Columbus Blue Jackets
NHL rank: 26
Don't be fooled by the team's late-season surge (after all, the Penguins had a similar late run in 2004). This team stinks. And I'm quite sure it'll continue to stink as long as GM Doug MacLean is holding down the fort. I can't think of a single positive here. Rick Nash still looks terrific, but his team is awful.


Los Angeles Kings
NHL rank: 19
If Blackhawks GM Dale Tallon made the worst preseason moves, Kings' GM Dave Taylor made the worst ones at the trade deadline. Taylor shipped out two of Los Angeles' best prospects for the struggling Brent Sopel and Mark Parrish, both of whom bombed in California. Then, he turfed veteran head coach Andy Murray. Mike Cammalleri was the only real revelation this year.


Minnesota Wild
NHL rank: 22
Brian Rolston and Manny Fernandez were terrific, but that was about it. The Wild's defence core vastly underperformed, and coach Jacques Lemaire had to rely on minor-league callup Kurtis Foster to play the point on the team's 22nd-ranked powerplay. Minnesota had the best penalty kill in the league, but came up short in close games all season (14-20-8 in one-goal games).


Phoenix Coyotes
NHL rank: 23
Coach Wayne Gretzky's troops performed better than I'd thought they would, but this really is a terrible team. GM Mike Barnett was shuttling players in and out all year, but the team's defence relied too heavily on young players like Keith Ballard and Zbynek Michalek.
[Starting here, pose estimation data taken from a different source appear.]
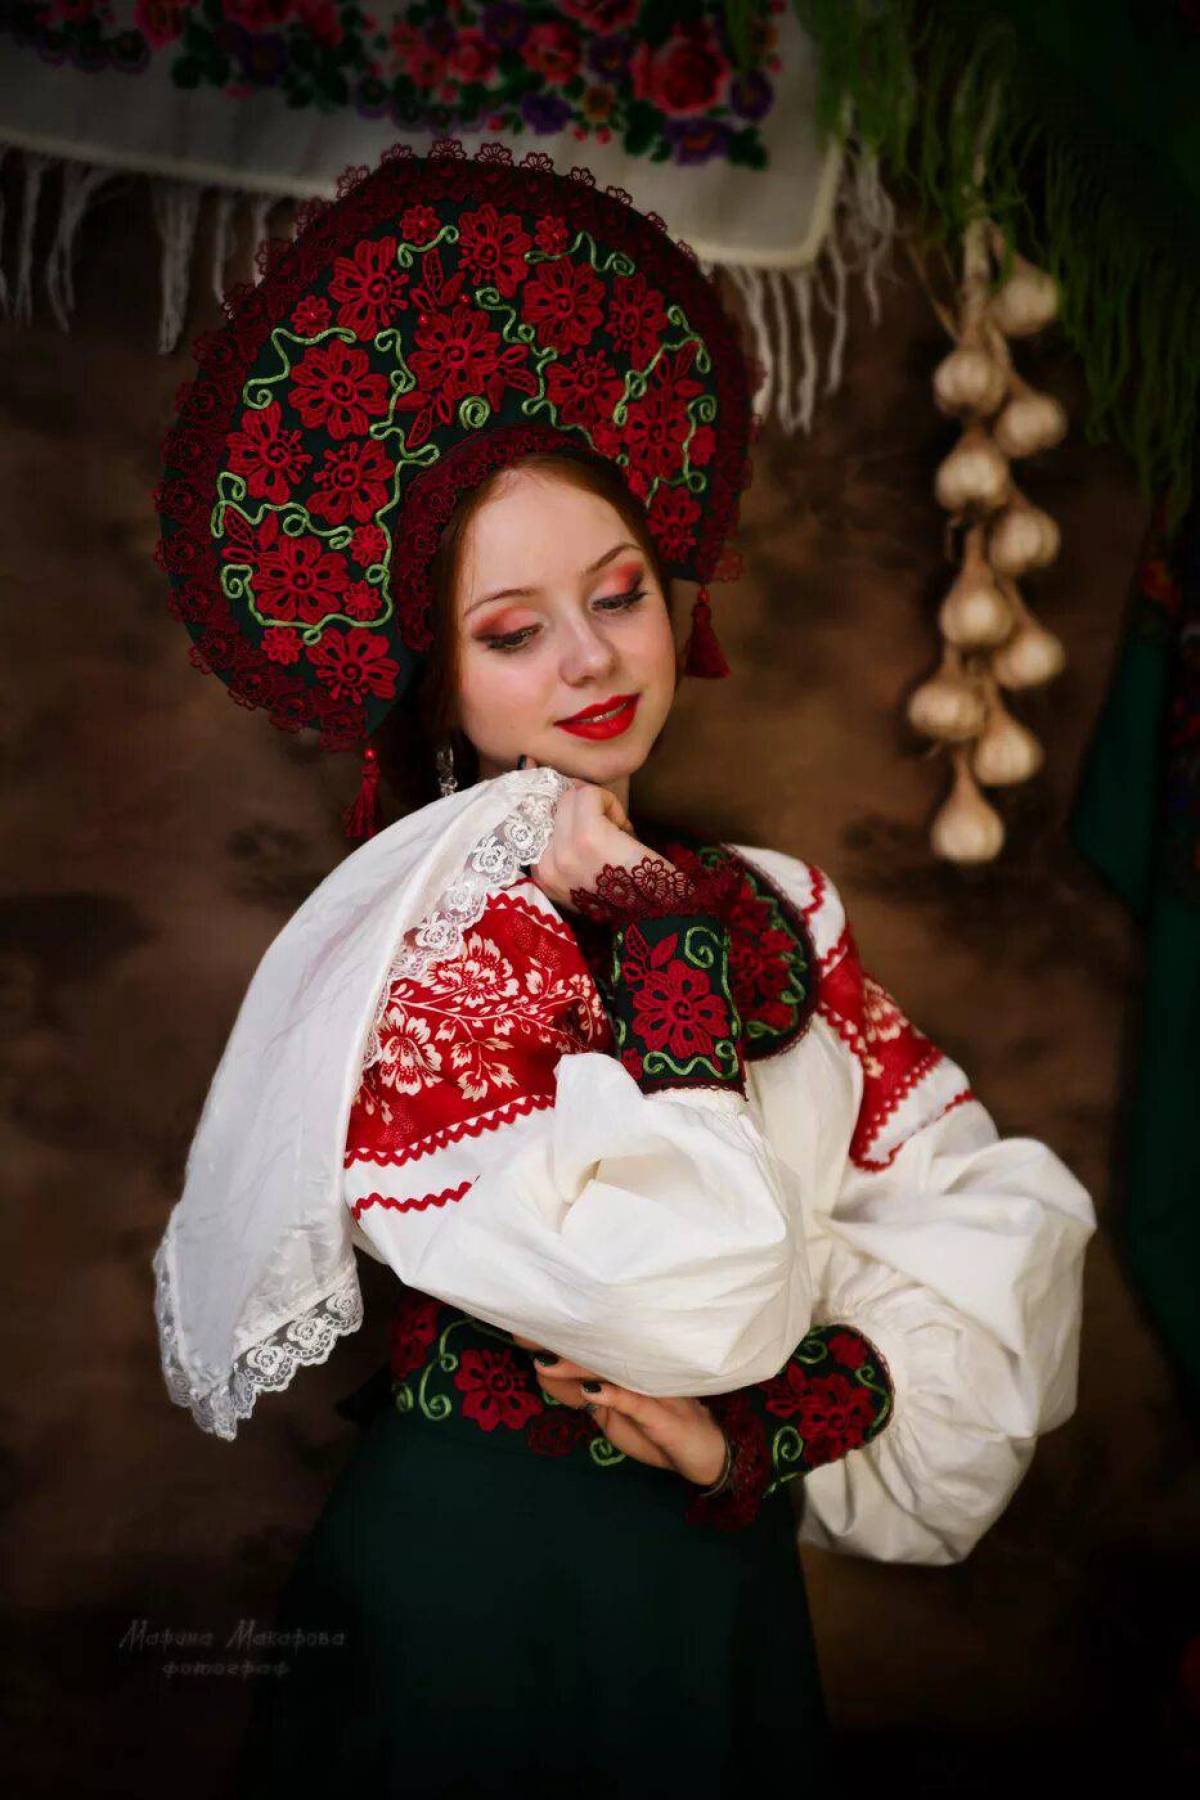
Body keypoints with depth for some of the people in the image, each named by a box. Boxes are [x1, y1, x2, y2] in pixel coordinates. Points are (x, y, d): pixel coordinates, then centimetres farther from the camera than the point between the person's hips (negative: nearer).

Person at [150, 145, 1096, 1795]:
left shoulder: (780, 905, 2)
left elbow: (995, 1219, -5)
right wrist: (662, 943, -18)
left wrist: (782, 1418, -16)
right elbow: (686, 1299, -26)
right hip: (481, 1586, -5)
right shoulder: (430, 933, -15)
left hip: (729, 1575, 5)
It's hard to see what Barnett has up his sleeve for next year, as the team has no true blue-chip prospects and its stars are of the second-tier variety. (That's a convoluted way of saying they'll miss the playoffs next year, too.)


St. Louis Blues
NHL rank: 30
I'm pretty sure this was the worst team St. Louis has ever iced. With the old ownership group packing it in before the season even began, GM Larry Pleau was forced to execute some sort of game plan based on a bare-bones salary structure — and it showed. The team's leading scorer, Scott Young, has 48 points, and Jamal Mayers was the club's leading goal scorer. I've heard of almost every player on most NHL team's rosters, but the Blues' motley crue this year had more 'who?' than I've ever seen: Lee Stempniak (2003 5th round pick who played college hockey for Dartmouth), Mike Glumac (undrafted former Miami U player who was with the ECHL Pee-Dee Pride in 2002-03) and Jeff Hoggan (undrafted plugger from Hope, B.C., who played for Nebraska).


Vancouver Canucks
NHL rank: 17
Probably the most overrated NHL club following a Northwest Division title in 2003-04, the Canucks have relied the past three seasons on their big guns to do more than any other supposedly 'elite' team. This season, when their No. 1 goaltender and top three defencemen went down with injuries, well, that was it. Markus Naslund, Todd Bertuzzi and Brendan Morrison were all terrible, and career minor leaguer Nolan Baumgartner had the best plus-minus rating on the team.